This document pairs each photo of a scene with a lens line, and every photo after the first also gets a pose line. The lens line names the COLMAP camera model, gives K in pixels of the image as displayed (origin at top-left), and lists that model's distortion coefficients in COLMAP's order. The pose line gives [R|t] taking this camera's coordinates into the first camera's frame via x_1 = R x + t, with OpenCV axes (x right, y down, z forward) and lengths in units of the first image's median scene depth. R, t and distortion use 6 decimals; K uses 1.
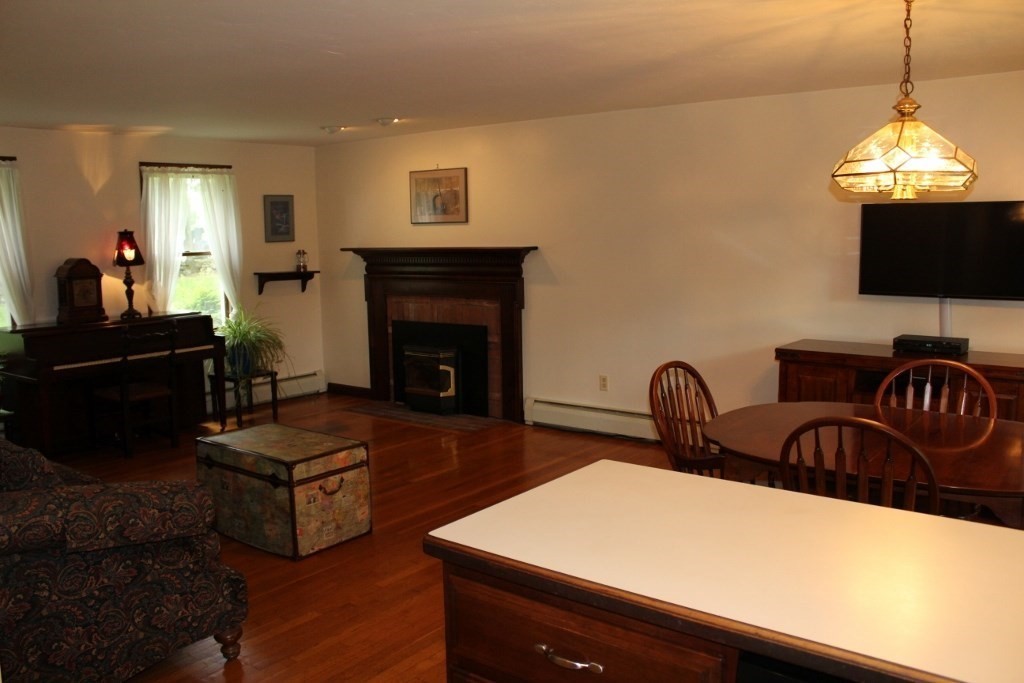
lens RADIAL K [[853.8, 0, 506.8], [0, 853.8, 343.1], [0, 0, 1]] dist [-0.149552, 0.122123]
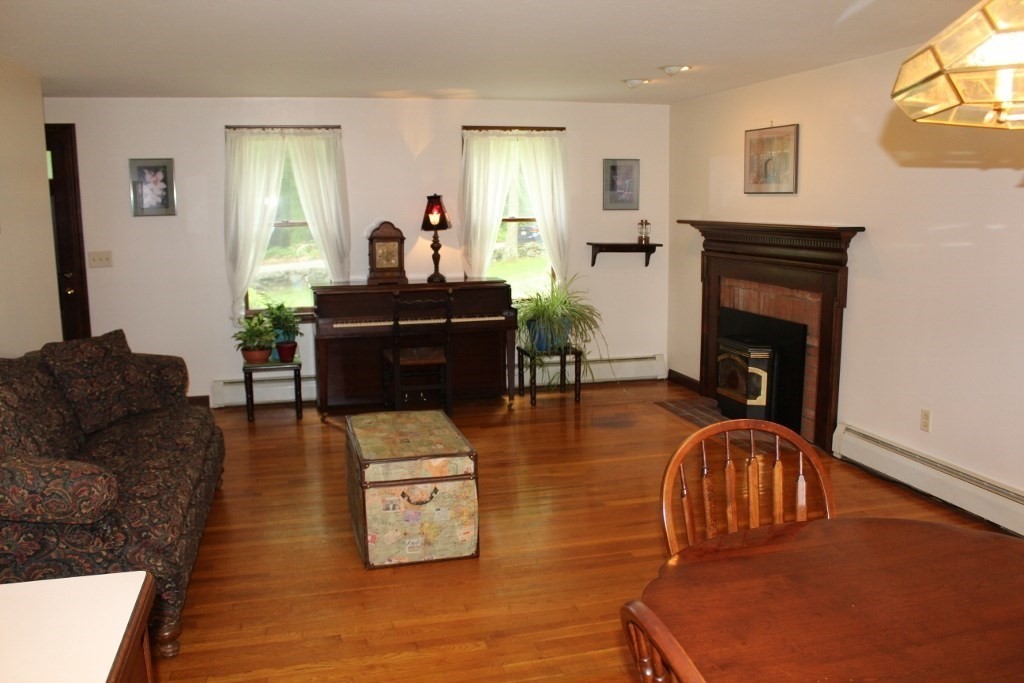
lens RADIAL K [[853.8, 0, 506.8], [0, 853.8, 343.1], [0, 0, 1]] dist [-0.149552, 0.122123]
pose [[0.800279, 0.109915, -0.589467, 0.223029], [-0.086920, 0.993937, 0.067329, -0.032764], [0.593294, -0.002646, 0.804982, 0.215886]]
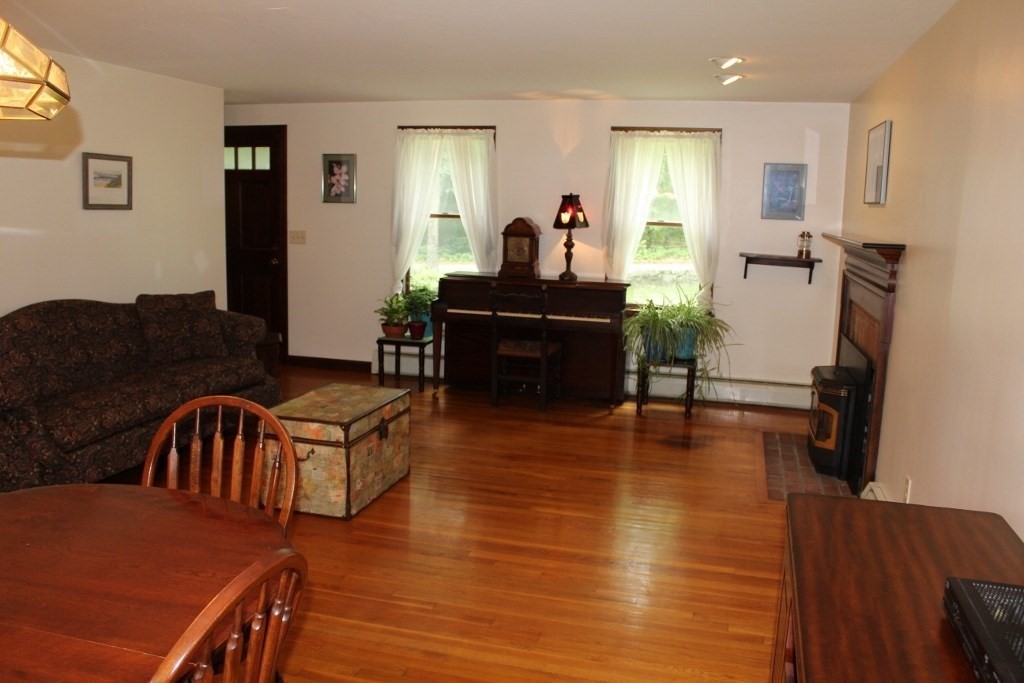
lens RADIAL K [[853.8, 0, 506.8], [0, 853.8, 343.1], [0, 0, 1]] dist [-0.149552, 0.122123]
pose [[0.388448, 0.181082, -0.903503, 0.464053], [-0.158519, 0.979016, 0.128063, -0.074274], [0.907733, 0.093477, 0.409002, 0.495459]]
::::
== WORK INSTRUCTIONS ==
Return every line of the material above verbatim, omitting the pictures.

== SOLUTION FOR THIS PROBLEM ==
This document pairs each photo of a scene with a lens line, and every photo after the first also gets a pose line. The lens line names the COLMAP camera model, gives K in pixels of the image as displayed (origin at top-left), and lists that model's distortion coefficients in COLMAP's order. The pose line gives [R|t] taking this camera's coordinates into the first camera's frame via x_1 = R x + t, with OpenCV axes (x right, y down, z forward) and lengths in units of the first image's median scene depth. R, t and distortion use 6 decimals; K uses 1.
lens RADIAL K [[853.8, 0, 506.8], [0, 853.8, 343.1], [0, 0, 1]] dist [-0.149552, 0.122123]
lens RADIAL K [[853.8, 0, 506.8], [0, 853.8, 343.1], [0, 0, 1]] dist [-0.149552, 0.122123]
pose [[0.800279, 0.109915, -0.589467, 0.223029], [-0.086920, 0.993937, 0.067329, -0.032764], [0.593294, -0.002646, 0.804982, 0.215886]]
lens RADIAL K [[853.8, 0, 506.8], [0, 853.8, 343.1], [0, 0, 1]] dist [-0.149552, 0.122123]
pose [[0.388448, 0.181082, -0.903503, 0.464053], [-0.158519, 0.979016, 0.128063, -0.074274], [0.907733, 0.093477, 0.409002, 0.495459]]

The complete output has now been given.